Hardware project source files:
* * * *

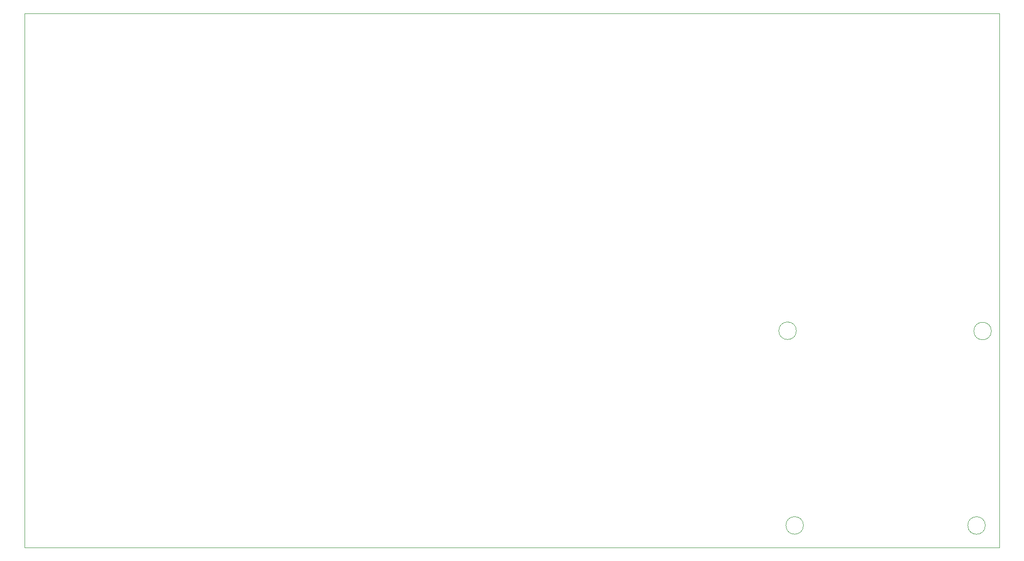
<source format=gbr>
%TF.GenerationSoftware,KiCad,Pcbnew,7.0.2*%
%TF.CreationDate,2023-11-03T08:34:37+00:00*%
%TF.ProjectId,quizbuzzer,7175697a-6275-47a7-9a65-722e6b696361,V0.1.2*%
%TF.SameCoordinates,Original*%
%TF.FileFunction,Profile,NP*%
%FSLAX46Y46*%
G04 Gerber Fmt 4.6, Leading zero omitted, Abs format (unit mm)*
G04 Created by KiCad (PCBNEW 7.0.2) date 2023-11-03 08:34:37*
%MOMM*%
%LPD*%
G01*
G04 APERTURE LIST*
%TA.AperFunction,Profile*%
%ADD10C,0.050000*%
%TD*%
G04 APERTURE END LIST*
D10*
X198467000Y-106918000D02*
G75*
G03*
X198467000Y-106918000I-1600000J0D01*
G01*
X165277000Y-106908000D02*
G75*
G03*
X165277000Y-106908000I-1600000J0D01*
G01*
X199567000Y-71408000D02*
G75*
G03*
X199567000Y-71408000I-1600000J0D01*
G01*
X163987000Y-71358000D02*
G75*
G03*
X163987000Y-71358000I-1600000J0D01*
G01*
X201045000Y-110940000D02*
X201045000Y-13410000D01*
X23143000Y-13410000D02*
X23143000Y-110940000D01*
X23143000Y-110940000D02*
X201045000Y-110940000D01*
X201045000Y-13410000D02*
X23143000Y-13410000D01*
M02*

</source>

* * * *

Goal of the exercise: Only the pictures are to be omitted; the records above must otherwise be reproduced exactly.

Solution below:
<source format=gbr>
%TF.GenerationSoftware,KiCad,Pcbnew,7.0.2*%
%TF.CreationDate,2023-11-03T08:34:37+00:00*%
%TF.ProjectId,quizbuzzer,7175697a-6275-47a7-9a65-722e6b696361,V0.1.2*%
%TF.SameCoordinates,Original*%
%TF.FileFunction,Profile,NP*%
%FSLAX46Y46*%
G04 Gerber Fmt 4.6, Leading zero omitted, Abs format (unit mm)*
G04 Created by KiCad (PCBNEW 7.0.2) date 2023-11-03 08:34:37*
%MOMM*%
%LPD*%
G01*
G04 APERTURE LIST*
%TA.AperFunction,Profile*%
%ADD10C,0.050000*%
%TD*%
G04 APERTURE END LIST*
D10*
X198467000Y-106918000D02*
G75*
G03*
X198467000Y-106918000I-1600000J0D01*
G01*
X165277000Y-106908000D02*
G75*
G03*
X165277000Y-106908000I-1600000J0D01*
G01*
X199567000Y-71408000D02*
G75*
G03*
X199567000Y-71408000I-1600000J0D01*
G01*
X163987000Y-71358000D02*
G75*
G03*
X163987000Y-71358000I-1600000J0D01*
G01*
X201045000Y-110940000D02*
X201045000Y-13410000D01*
X23143000Y-13410000D02*
X23143000Y-110940000D01*
X23143000Y-110940000D02*
X201045000Y-110940000D01*
X201045000Y-13410000D02*
X23143000Y-13410000D01*
M02*

</source>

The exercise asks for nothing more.